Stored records

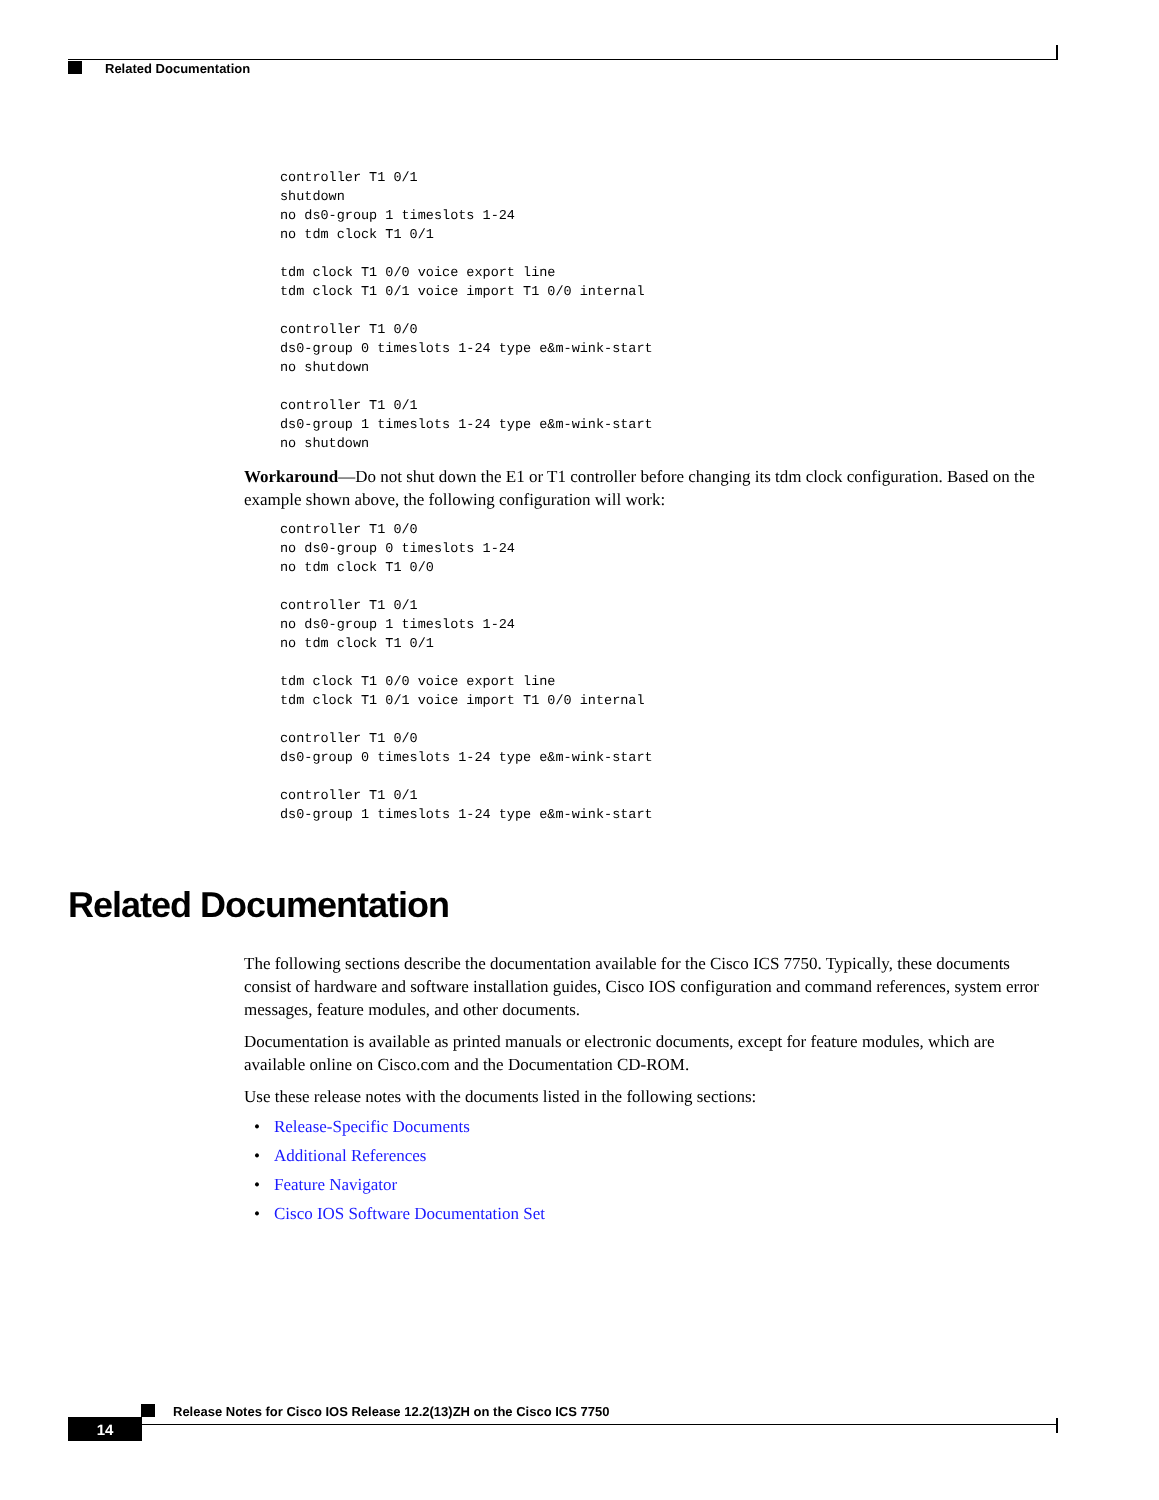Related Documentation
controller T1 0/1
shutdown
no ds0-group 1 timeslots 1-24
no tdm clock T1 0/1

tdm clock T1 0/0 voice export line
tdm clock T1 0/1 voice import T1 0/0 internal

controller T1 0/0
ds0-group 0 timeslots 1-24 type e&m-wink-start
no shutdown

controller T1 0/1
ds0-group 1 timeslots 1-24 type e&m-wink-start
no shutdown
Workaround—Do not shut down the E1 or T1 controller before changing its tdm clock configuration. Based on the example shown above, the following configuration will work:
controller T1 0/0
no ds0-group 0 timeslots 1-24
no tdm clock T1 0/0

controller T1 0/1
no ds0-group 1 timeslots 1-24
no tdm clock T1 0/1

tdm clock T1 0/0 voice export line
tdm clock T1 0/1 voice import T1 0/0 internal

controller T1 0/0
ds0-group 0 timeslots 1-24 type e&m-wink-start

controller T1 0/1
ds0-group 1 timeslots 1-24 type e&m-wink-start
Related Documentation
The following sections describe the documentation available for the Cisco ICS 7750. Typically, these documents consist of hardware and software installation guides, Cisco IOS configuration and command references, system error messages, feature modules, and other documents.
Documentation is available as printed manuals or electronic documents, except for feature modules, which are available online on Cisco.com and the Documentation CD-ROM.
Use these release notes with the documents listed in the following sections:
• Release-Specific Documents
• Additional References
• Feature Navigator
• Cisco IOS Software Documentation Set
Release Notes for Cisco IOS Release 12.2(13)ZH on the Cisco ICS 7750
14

--

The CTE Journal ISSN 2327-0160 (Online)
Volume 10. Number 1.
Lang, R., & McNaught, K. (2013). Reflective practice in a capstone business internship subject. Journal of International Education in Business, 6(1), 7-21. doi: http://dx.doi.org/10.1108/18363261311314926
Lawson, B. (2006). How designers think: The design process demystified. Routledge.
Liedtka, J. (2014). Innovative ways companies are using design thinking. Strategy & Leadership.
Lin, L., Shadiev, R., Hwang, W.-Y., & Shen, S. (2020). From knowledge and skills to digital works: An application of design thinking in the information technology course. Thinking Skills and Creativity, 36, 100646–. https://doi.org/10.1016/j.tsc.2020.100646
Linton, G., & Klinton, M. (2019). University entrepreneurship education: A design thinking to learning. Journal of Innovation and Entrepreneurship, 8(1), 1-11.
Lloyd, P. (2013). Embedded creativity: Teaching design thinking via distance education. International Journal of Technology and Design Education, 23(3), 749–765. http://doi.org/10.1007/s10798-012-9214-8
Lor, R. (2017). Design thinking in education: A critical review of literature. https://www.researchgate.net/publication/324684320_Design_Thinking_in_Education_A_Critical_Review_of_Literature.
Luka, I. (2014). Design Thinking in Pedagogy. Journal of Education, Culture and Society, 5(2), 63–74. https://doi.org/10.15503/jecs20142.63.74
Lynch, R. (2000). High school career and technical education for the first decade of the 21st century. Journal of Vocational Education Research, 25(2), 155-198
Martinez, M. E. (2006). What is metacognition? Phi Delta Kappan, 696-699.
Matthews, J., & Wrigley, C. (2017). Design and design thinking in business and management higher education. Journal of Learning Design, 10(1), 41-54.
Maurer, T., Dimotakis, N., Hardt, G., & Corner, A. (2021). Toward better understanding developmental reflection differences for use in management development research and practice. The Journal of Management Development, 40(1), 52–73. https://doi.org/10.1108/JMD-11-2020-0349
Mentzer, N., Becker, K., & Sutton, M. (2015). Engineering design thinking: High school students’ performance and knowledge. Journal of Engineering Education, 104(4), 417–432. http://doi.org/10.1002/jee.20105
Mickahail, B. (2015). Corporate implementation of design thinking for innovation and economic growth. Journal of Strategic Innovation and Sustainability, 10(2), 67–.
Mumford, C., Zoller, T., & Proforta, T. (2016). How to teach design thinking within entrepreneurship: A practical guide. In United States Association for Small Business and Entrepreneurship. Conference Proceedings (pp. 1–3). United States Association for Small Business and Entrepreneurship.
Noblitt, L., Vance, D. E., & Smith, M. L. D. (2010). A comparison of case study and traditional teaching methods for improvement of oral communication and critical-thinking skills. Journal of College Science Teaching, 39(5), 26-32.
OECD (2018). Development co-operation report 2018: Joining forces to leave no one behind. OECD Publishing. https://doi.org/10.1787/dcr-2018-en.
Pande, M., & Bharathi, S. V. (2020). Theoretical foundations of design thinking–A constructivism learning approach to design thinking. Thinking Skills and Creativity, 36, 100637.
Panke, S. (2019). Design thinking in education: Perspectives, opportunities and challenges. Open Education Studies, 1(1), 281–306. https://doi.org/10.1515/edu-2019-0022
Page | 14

--

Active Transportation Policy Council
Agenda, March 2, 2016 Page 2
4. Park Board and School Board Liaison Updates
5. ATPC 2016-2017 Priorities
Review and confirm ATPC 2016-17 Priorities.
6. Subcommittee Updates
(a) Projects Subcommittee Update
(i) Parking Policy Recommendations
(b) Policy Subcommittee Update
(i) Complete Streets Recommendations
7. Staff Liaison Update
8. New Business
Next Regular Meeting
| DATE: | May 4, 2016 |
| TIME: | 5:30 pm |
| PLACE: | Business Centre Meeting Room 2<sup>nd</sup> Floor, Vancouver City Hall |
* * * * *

Work request –
Reproduce exactly the lines above from the line with "Linton, G., &" to the line with "Lor, R. (2017).", including both, and add nothing.

Task answer –
Linton, G., & Klinton, M. (2019). University entrepreneurship education: A design thinking to learning. Journal of Innovation and Entrepreneurship, 8(1), 1-11.
Lloyd, P. (2013). Embedded creativity: Teaching design thinking via distance education. International Journal of Technology and Design Education, 23(3), 749–765. http://doi.org/10.1007/s10798-012-9214-8
Lor, R. (2017). Design thinking in education: A critical review of literature. https://www.researchgate.net/publication/324684320_Design_Thinking_in_Education_A_Critical_Review_of_Literature.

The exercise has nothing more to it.